This is the directorial debut of hip-hop star the RZA, de facto leader of the Wu-Tang Clan and lifelong martial-arts movie fan. Much of RZA’s style, identity and music comes from the Asian films he watched constantly as a youth, so its not surprising that he would eventually try his own hand at one.  It turns out that he’s a much better rapper and music producer than filmmaker. The Man with the Iron Fists is a totally derivative film, in the worst sense of that word. It might seem exciting or novel for people who've missed the last few decades of Asian martial arts films, but there is nothing really new here, and every “fresh spin on the genre” was already done by Quentin Tarantino back in 2003's Kill Bill.  RZA did the soundtrack for that movie and was clearly influenced by Tarantino, who lent his name to this film to help it get financed, but he doesn’t have Tarantino’s unique flare for reinvention.
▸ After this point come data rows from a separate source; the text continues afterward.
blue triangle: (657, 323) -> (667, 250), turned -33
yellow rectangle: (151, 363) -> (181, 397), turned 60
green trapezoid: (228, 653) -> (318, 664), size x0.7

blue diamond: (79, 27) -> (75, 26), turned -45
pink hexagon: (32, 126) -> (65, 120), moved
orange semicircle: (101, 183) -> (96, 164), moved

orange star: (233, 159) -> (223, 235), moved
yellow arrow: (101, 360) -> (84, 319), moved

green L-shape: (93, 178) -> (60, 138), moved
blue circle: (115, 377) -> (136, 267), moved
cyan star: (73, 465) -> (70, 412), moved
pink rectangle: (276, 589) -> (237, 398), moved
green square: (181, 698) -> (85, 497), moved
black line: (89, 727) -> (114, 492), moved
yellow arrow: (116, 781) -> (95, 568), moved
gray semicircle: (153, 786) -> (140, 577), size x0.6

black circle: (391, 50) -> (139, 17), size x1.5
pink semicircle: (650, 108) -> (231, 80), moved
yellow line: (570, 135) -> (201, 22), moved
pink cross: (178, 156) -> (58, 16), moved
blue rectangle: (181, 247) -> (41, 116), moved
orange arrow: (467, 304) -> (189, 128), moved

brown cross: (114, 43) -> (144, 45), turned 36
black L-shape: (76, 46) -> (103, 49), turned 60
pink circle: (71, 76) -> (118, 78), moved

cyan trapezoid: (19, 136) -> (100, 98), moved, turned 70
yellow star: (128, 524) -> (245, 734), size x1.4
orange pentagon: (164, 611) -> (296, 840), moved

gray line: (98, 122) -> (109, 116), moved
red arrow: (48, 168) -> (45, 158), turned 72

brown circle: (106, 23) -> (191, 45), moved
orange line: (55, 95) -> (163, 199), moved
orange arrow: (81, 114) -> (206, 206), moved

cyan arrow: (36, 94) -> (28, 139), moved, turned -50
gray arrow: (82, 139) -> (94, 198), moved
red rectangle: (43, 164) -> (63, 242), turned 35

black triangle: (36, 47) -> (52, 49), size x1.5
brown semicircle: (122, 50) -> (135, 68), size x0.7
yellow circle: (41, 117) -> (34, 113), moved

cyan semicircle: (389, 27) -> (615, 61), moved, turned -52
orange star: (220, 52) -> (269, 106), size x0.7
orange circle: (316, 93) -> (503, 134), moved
There is no new perspective on the genre here, just a clear appreciation of it, and though RZA used kung-fu movie samples to influence hip-hop music in the '90s, there is no corresponding hip-hop influence on this kung-fu movie, at least that I can detect.

There are some cool weapons and characters--I especially liked Russell Crowe looking pudgy and impersonating Richard Burton--but all the actors in this film are either dreadful or just phoning it in.  Lucy Liu, who was the weakest link in Kill Bill, reaches new lows of screen incompetence that I thought even she could never achieve. RZA and co-writer Eli Roth clearly had a good time fleshing out their characters' backstories and fighting styles, but they haven’t really written a script, and RZA’s direction is as incomprehensible as his voice-over narration.